● **Task prompt**: Scan the records for lines with the string "details". Say how many there are, and add nothing.
---------- Materials provided
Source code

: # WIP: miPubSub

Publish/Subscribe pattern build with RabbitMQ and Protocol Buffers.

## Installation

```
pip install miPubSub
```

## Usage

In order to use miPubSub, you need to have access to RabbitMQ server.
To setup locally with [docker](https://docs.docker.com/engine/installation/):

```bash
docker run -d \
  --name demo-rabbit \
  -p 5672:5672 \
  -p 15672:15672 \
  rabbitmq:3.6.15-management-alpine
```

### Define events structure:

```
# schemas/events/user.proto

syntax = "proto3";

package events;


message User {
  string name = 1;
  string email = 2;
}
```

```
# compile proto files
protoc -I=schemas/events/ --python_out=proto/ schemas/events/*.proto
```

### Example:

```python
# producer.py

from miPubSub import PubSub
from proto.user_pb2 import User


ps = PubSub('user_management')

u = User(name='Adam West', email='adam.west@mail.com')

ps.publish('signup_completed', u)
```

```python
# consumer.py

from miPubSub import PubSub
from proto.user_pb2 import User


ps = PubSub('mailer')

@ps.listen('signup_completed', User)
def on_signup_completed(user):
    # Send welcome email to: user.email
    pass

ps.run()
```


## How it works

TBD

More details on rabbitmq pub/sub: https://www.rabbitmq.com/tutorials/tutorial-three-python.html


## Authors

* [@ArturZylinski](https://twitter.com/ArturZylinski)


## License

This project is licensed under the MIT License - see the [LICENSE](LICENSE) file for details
--------------------
● **Reply to the task**: 2